A signal from inside the peroxisome initiates its division by promoting the remodeling of the peroxisomal membrane.

We define the dynamics of spatial and temporal reorganization of the team of proteins and lipids serving peroxisome division. The peroxisome becomes competent for division only after it acquires the complete set of matrix proteins involved in lipid metabolism. Overloading the peroxisome with matrix proteins promotes the relocation of acyl-CoA oxidase (Aox), an enzyme of fatty acid beta-oxidation, from the matrix to the membrane. The binding of Aox to Pex16p, a membrane-associated peroxin required for peroxisome biogenesis, initiates the biosynthesis of phosphatidic acid and diacylglycerol (DAG) in the membrane. The formation of these two lipids and the subsequent transbilayer movement of DAG initiate the assembly of a complex between the peroxins Pex10p and Pex19p, the dynamin-like GTPase Vps1p, and several actin cytoskeletal proteins on the peroxisomal surface. This protein team promotes membrane fission, thereby executing the terminal step of peroxisome division.

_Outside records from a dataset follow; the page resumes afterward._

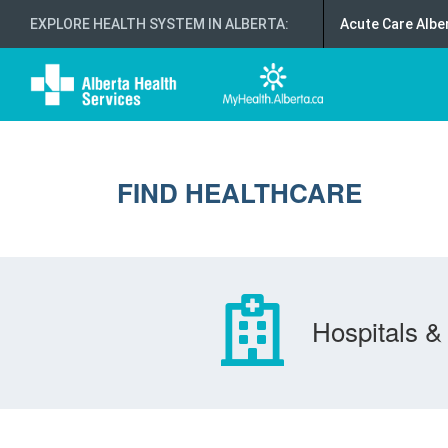
EXPLORE HEALTH SYSTEM IN ALBERTA
:
Acute Care Albe
FIND HEALTHCARE
Hospitals & 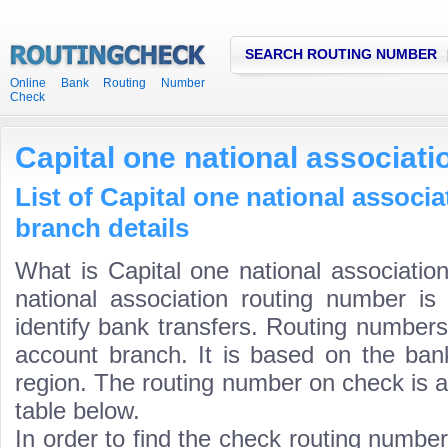
SEARCH ROUTING NUMBER
Online Bank Routing Number
Check
Capital one national associat
List of Capital one national associ
branch details
What is Capital one national associatio
national association routing number is
identify bank transfers. Routing numbers
account branch. It is based on the ban
region. The routing number on check is a
table below.
In order to find the check routing numbe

Dynamic ergosterol- and ceramide-rich domains in the peroxisomal membrane serve as an organizing platform for peroxisome fusion.

We describe unusual ergosterol- and ceramide-rich (ECR) domains in the membrane of yeast peroxisomes. Several key features of these detergent-resistant domains, including the nature of their sphingolipid constituent and its unusual distribution across the membrane bilayer, clearly distinguish them from well characterized detergent-insoluble lipid rafts in the plasma membrane. A distinct set of peroxisomal proteins, including two ATPases, Pex1p and Pex6p, as well as phosphoinositide- and GTP-binding proteins, transiently associates with the cytosolic face of ECR domains. All of these proteins are essential for the fusion of the immature peroxisomal vesicles P1 and P2, the earliest intermediates in a multistep pathway leading to the formation of mature, metabolically active peroxisomes. Peroxisome fusion depends on the lateral movement of Pex1p, Pex6p, and phosphatidylinositol-4,5-bisphosphate-binding proteins from ECR domains to a detergent-soluble portion of the membrane, followed by their release to the cytosol. Our data suggest a model for the multistep reorganization of the multicomponent peroxisome fusion machinery that transiently associates with ECR domains.